Mentan Amran Sulaiman di Karawang, Kamis (23/4/2026)
Mentan Amran Sulaiman di Karawang, Kamis (23/4/2026)
Menteri Pertanian, Andi Amran Sulaiman, menyatakan komoditas beras kini tidak lagi menjadi penyumbang utama inflasi nasional dalam dua tahun terakhir. Kondisi ini dinilai sebagai indikator membaiknya pengendalian harga pangan, khususnya beras, yang sebelumnya kerap menjadi faktor dominan dalam tekanan inflasi.
Menteri Amran menegaskan bahwa stabilitas harga beras saat ini tidak terlepas dari berbagai kebijakan intervensi yang dijalankan secara konsisten, termasuk melalui program Stabilisasi Pasokan dan Harga Pangan (SPHP) serta pengaturan harga eceran tertinggi (HET). Kebijakan tersebut ditujukan untuk menjaga keterjangkauan harga bagi masyarakat sekaligus memastikan distribusi berjalan lancar di seluruh wilayah.
Dalam upaya menjaga stabilitas tersebut, pemerintah juga meminta pelaku usaha, khususnya pedagang dan produsen, untuk mematuhi ketentuan harga yang telah ditetapkan. Pengawasan akan terus dilakukan guna mencegah adanya spekulasi harga di pasar, terlebih dalam momentum hari besar keagamaan yang biasanya memicu kenaikan permintaan.
“Pemerintah akan terus menjaga harga beras dengan program beras SPHP, dan juga kita minta para pedagang tidak menjual diatas HET yang telah ditetapkan oleh pemerintah, agar tidak terjadi inflasi, karena sekarang beras sudah tidak menjadi faktor inflasi lagi.” ujar Amran kepada wartawan saat melakukan kunjungan di gudang Bulog, Karawang, Kamis (23,04/2026)
Menteri Amran menyoroti fenomena pasar domestik yang dinilai memiliki karakteristik tersendiri, terutama dalam pembentukan harga komoditas. Ia mencontohkan kasus minyak goreng yang sempat mengalami kelangkaan dan lonjakan harga, meskipun Indonesia merupakan produsen terbesar dunia.

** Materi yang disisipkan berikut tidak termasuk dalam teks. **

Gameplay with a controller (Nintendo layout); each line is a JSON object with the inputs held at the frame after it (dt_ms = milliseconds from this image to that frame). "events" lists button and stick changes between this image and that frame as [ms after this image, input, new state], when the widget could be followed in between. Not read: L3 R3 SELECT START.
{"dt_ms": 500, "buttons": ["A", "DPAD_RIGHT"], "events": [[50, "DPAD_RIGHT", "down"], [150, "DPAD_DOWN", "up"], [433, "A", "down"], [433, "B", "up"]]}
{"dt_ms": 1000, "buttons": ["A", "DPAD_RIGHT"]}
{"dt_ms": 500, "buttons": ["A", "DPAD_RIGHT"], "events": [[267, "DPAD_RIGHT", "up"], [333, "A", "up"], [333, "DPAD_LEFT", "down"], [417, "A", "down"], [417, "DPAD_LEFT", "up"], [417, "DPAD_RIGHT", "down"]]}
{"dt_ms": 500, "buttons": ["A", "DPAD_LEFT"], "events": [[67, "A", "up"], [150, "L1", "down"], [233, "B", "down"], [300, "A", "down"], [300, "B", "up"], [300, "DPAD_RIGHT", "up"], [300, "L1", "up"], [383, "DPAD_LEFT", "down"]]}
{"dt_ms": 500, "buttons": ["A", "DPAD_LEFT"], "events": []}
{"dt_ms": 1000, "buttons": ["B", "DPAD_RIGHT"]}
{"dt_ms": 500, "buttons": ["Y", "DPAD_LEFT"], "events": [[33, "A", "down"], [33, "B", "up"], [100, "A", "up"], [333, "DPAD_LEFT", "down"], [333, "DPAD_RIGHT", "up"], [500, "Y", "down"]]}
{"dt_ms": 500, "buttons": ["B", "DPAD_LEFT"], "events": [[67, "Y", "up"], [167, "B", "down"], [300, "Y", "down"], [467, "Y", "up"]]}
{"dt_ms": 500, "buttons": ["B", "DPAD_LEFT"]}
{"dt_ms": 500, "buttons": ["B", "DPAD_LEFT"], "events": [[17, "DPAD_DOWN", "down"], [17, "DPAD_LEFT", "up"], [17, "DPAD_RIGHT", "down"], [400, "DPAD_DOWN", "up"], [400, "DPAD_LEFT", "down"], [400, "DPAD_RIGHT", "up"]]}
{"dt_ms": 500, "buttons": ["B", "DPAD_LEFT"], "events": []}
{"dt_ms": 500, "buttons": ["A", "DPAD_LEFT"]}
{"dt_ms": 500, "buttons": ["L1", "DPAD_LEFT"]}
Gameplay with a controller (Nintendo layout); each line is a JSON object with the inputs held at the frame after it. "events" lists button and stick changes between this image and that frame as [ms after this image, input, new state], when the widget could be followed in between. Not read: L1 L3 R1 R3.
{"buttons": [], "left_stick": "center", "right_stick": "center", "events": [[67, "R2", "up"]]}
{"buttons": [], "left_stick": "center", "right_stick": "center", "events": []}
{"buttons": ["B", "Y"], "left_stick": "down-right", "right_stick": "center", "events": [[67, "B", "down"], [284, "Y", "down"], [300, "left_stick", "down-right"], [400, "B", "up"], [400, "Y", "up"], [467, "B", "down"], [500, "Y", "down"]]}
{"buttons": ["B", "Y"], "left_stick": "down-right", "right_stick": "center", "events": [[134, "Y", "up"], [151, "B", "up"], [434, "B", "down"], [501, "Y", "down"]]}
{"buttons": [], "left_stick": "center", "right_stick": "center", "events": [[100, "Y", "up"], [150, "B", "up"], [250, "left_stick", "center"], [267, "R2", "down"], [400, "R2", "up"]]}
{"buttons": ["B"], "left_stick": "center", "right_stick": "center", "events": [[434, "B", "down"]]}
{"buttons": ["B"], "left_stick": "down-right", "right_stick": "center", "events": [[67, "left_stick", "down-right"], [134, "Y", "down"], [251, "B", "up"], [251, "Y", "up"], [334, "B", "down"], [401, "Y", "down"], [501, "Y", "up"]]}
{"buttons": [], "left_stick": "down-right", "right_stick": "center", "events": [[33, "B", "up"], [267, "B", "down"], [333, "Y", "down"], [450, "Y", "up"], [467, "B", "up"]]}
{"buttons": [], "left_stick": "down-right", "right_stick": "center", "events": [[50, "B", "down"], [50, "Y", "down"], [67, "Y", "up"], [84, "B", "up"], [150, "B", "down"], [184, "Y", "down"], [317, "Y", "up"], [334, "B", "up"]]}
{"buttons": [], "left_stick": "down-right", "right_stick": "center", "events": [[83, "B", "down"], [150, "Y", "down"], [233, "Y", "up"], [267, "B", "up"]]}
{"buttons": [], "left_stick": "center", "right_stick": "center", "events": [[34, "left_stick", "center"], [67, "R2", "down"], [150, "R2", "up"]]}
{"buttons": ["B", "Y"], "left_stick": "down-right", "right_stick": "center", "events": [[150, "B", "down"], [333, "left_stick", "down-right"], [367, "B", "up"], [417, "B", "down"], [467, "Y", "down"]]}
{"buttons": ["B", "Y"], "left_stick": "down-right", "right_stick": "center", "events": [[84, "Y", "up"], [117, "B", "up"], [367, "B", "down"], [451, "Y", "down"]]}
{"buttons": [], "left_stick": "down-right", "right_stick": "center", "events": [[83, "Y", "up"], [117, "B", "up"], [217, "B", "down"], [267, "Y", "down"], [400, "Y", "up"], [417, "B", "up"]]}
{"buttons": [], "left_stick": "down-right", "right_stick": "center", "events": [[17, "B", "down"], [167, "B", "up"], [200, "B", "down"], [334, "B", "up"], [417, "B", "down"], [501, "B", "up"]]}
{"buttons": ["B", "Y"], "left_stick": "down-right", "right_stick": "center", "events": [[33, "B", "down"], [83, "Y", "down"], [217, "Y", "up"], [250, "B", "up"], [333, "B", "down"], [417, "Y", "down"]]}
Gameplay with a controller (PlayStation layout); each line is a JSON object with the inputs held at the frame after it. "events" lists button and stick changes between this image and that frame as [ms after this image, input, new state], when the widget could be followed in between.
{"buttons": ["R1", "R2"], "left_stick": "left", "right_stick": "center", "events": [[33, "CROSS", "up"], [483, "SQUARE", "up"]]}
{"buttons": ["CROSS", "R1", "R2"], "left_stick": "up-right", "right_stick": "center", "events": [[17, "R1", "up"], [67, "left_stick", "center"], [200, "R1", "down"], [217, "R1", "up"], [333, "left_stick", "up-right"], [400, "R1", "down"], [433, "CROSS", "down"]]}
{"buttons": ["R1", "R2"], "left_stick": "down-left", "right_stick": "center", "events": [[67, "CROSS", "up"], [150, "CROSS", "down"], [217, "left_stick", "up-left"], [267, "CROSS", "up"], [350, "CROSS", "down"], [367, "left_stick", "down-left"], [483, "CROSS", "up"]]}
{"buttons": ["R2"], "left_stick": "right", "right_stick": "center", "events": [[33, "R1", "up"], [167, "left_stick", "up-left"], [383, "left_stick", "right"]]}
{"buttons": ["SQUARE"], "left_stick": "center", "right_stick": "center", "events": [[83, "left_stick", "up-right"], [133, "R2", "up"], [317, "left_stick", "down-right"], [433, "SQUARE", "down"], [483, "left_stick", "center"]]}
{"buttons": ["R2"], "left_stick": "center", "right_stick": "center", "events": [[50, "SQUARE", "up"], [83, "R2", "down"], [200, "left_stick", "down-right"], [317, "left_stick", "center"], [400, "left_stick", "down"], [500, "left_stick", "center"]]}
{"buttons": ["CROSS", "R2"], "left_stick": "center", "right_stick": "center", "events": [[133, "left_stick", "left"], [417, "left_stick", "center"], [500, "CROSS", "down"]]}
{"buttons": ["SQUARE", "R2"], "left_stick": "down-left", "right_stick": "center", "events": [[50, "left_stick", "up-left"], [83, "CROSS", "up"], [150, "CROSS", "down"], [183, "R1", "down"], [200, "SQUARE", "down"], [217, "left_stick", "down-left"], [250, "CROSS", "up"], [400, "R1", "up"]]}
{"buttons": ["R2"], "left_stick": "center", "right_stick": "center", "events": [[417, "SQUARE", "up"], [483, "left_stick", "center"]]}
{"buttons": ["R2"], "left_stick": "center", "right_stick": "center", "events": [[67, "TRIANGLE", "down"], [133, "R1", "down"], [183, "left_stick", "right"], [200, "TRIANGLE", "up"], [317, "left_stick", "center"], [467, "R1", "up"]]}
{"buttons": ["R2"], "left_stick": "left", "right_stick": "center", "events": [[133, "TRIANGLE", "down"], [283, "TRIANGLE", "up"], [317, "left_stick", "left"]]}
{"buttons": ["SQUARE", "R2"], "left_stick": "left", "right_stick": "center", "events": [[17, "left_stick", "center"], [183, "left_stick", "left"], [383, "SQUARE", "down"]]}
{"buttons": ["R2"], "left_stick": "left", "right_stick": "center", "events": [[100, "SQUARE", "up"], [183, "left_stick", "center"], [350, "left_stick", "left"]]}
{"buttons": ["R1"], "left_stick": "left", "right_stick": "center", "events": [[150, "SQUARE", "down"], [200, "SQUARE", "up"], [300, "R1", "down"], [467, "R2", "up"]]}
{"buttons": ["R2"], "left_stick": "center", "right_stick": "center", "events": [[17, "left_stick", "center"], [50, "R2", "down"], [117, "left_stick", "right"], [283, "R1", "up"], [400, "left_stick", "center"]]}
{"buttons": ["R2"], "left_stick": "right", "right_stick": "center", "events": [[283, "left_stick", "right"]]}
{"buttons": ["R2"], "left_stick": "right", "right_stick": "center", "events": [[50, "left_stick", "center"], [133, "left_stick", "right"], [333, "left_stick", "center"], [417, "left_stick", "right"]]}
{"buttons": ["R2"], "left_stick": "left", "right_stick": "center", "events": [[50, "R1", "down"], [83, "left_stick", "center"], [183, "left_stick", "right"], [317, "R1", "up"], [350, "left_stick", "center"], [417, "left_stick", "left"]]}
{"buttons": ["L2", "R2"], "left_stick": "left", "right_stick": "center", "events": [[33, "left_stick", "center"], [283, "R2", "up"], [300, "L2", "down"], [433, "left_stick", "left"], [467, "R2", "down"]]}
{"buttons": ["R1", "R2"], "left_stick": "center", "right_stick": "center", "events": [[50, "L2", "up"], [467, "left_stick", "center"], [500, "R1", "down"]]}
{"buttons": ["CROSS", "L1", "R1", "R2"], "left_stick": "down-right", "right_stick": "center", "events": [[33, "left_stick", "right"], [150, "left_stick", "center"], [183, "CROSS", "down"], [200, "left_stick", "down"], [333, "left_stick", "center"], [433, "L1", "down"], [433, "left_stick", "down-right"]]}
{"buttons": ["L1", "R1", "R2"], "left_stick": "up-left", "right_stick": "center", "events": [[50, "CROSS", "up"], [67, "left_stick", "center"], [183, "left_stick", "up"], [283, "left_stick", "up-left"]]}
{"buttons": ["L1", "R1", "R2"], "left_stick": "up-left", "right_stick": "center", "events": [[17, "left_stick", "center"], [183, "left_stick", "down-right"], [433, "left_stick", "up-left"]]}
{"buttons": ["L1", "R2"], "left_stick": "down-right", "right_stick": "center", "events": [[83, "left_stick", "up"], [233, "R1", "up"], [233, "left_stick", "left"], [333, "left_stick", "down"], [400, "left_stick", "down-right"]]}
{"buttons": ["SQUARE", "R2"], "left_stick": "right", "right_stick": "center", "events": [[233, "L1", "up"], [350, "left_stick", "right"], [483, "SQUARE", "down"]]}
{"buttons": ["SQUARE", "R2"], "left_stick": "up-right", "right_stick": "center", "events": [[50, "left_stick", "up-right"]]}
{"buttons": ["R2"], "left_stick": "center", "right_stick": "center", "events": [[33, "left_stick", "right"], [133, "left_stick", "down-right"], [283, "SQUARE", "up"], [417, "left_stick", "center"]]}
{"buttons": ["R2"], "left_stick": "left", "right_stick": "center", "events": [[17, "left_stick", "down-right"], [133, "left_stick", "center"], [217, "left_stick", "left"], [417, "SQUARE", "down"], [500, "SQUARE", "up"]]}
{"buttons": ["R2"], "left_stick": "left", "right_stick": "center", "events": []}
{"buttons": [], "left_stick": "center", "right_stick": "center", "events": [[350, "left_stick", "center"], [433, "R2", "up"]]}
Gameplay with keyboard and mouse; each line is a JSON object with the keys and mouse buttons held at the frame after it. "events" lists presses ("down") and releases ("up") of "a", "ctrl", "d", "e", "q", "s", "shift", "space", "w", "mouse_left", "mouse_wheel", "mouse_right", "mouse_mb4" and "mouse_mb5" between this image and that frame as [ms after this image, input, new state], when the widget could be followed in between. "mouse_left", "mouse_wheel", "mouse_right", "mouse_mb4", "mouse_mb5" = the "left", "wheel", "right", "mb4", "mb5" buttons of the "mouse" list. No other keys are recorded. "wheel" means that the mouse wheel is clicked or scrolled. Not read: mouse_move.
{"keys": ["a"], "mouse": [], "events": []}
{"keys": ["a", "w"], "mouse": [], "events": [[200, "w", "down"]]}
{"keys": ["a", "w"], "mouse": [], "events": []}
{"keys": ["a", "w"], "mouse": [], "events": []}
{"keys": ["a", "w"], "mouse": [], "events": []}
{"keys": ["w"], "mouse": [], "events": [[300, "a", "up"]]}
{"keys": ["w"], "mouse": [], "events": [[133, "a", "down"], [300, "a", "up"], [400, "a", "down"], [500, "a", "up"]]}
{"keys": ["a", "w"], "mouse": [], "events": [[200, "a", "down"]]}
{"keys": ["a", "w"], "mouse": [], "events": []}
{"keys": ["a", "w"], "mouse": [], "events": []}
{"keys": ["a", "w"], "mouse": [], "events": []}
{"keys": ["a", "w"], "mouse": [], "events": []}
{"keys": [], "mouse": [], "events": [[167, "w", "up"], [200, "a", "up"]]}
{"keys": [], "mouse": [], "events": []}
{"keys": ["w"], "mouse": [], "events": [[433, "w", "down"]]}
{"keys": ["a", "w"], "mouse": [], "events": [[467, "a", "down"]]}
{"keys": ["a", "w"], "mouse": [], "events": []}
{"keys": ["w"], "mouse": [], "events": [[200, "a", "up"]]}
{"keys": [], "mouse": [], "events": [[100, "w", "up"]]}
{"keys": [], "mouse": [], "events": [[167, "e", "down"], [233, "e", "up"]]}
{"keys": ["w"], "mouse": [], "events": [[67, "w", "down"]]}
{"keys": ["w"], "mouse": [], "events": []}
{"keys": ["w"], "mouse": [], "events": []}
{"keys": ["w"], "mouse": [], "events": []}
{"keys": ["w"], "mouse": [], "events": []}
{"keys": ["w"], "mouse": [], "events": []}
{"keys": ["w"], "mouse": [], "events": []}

“Kami minta seluruh produsen terutama produsen jangan bermain-main dengan pemerintah, Kami akan turun mengecek kembali seluruh harga-harganya dipasar pasar,” tegasnya.
Menteri Amran juga memastikan stabilitas harga beras relatif terjaga, termasuk dalam dua periode Lebaran terakhir. Meski terdapat kenaikan harga di sejumlah daerah, hal tersebut lebih disebabkan oleh kendala distribusi, bukan karena keterbatasan pasokan.
”Harga beras sudah dua periode lebaran terakhir relatif aman dan terjaga, adapun kenaikan terjadi hanya dibeberapa wilayah diindonesia, itupun diakibatkan karena kendala distribusi bukan karena keterbatasan pasokan bahan,” tutupnya.